Nuclear weapons: yes or no?
This article courtesy of our friends at Wildfire>_.
Everyone wants nuclear disarmament, right? All countries support the goal of a world free of nuclear weapons – at least, that’s what they keep telling us at the First Committee and elsewhere. But, as the old saying goes, actions speak louder than words.
Let’s have a look at the voting on L.40, the South Africa-sponsored resolution on “ethical imperatives for a nuclear-weapon-free world”. This resolution neither requires anyone to do anything, nor says how things should be done: it is purely declaratory. Among other things, it declares that “given their indiscriminate nature and potential to annihilate humanity, nuclear weapons are inherently immoral”, and that “all States share an ethical responsibility to act with urgency and determination … to take the effective measures, including legally binding measures, necessary to eliminate and prohibit all nuclear weapons”.

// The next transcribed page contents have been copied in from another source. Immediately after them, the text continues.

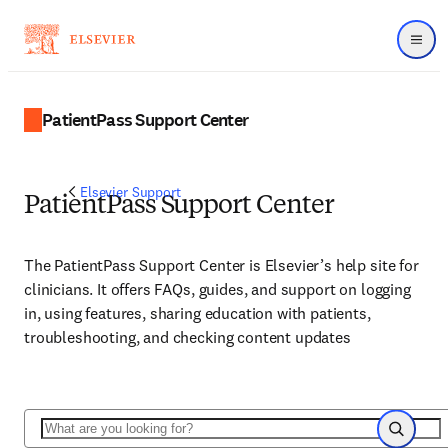
Menu
PatientPass Support Center
Elsevier Support
PatientPass Support Center
The PatientPass Support Center is Elsevier’s help site for
clinicians. It offers FAQs, guides, and support on logging
in, using features, sharing education with patients,
troubleshooting, and checking content updates
Search
Search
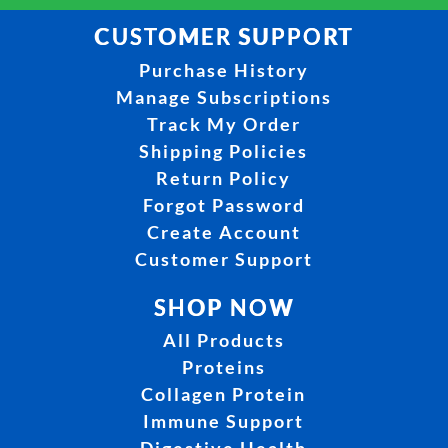
CUSTOMER SUPPORT
Purchase History
Manage Subscriptions
Track My Order
Shipping Policies
Return Policy
Forgot Password
Create Account
Customer Support
SHOP NOW
All Products
Proteins
Collagen Protein
Immune Support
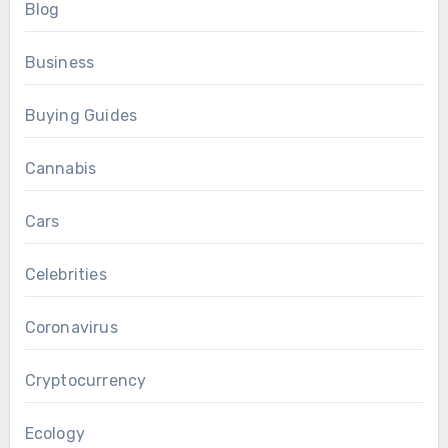
Blog
Business
Buying Guides
Cannabis
Cars
Celebrities
Coronavirus
Cryptocurrency
Ecology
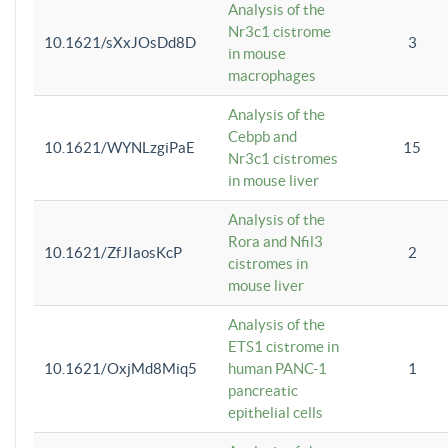
Analysis of the
Nr3c1 cistrome
10.1621/sXxJOsDd8D
3
in mouse
macrophages
Analysis of the
Cebpb and
10.1621/WYNLzgiPaE
15
Nr3c1 cistromes
in mouse liver
Analysis of the
Rora and Nfil3
10.1621/ZfJIaosKcP
2
cistromes in
mouse liver
Analysis of the
ETS1 cistrome in
10.1621/OxjMd8Miq5
human PANC-1
1
pancreatic
epithelial cells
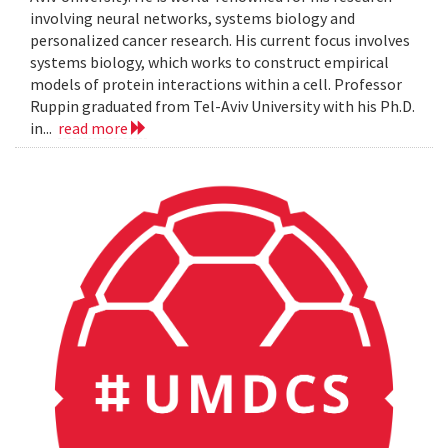
involving neural networks, systems biology and
personalized cancer research. His current focus involves
systems biology, which works to construct empirical
models of protein interactions within a cell. Professor
Ruppin graduated from Tel-Aviv University with his Ph.D.
in...
read more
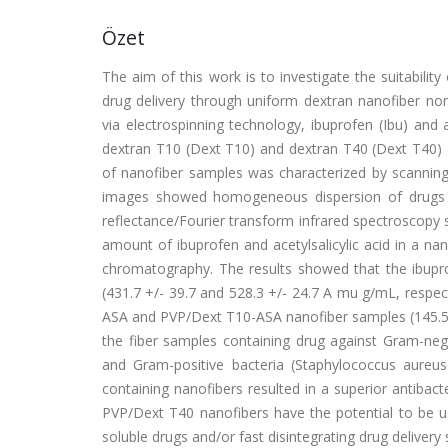
Özet
The aim of this work is to investigate the suitabilit
drug delivery through uniform dextran nanofiber n
via electrospinning technology, ibuprofen (Ibu) and a
dextran T10 (Dext T10) and dextran T40 (Dext T40) 
of nanofiber samples was characterized by scannin
images showed homogeneous dispersion of drugs in
reflectance/Fourier transform infrared spectroscopy 
amount of ibuprofen and acetylsalicylic acid in a n
chromatography. The results showed that the ibup
(431.7 +/- 39.7 and 528.3 +/- 24.7 A mu g/mL, respecti
ASA and PVP/Dext T10-ASA nanofiber samples (145.5 +/
the fiber samples containing drug against Gram-n
and Gram-positive bacteria (Staphylococcus aureu
containing nanofibers resulted in a superior antibac
PVP/Dext T40 nanofibers have the potential to be us
soluble drugs and/or fast disintegrating drug delivery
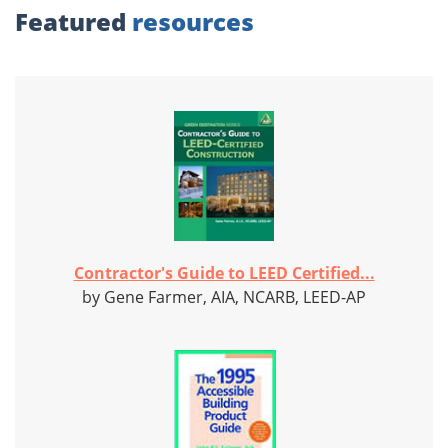
Featured
resources
Contractor's Guide to LEED Certified...
by Gene Farmer, AIA, NCARB, LEED-AP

It is difficult to see why any state that is “committed” to nuclear disarmament (i.e. all of them) would vote against this, but an astonishing 35 did, including Australia, Canada, Germany, Netherlands and Norway (yes, Norway!). A further 15 states – including Japan, Sweden and Switzerland (“sweasels”) – abstained, apparently confused by being asked to endorse the ethical basis for a goal they support.
Perhaps these states were put off by the parts of the resolution that said things like “nuclear weapons serve to undermine collective security, heighten the risk of nuclear catastrophe, aggravate international tension and make conflict more dangerous”. Both nuclear-armed states and weasels have been known to imply, or even baldly assert, that nuclear weapons have security benefits. But even if security concerns and humanitarian principles “co-exist”, as the weasels have taken to saying, nuclear weapons can’t simultaneously be worth keeping and worth eliminating. Once you have made your security, humanitarian and moral reckoning, either nuclear weapons are worth keeping, or they are not.
If you have concluded they are worth keeping, why do you say you are committed to eliminating them? Why did you join the NPT? Why?
Conversely, if you have concluded that they should be eliminated, you might debate how best to go about it, but why do you object in principle to delegitimising, stigmatising and prohibiting them?
Weasels often talk about “building bridges” between the nuclear-armed states and the states without nuclear weapons. But you can’t build a bridge between true and false, between yes and no, between retain and eliminate. There is no middle ground here: it’s one or the other. In a refreshing moment of candour, Japan has just admitted this.
It seems self-evident, but apparently we need to say it again: you can’t eliminate nuclear weapons by keeping them. While we are disappointed that South Africa is not leading the way towards a treaty banning nuclear weapons, we are grateful for this resolution which has so clearly revealed the fundamental contradiction at the heart of the global failure on nuclear disarmament.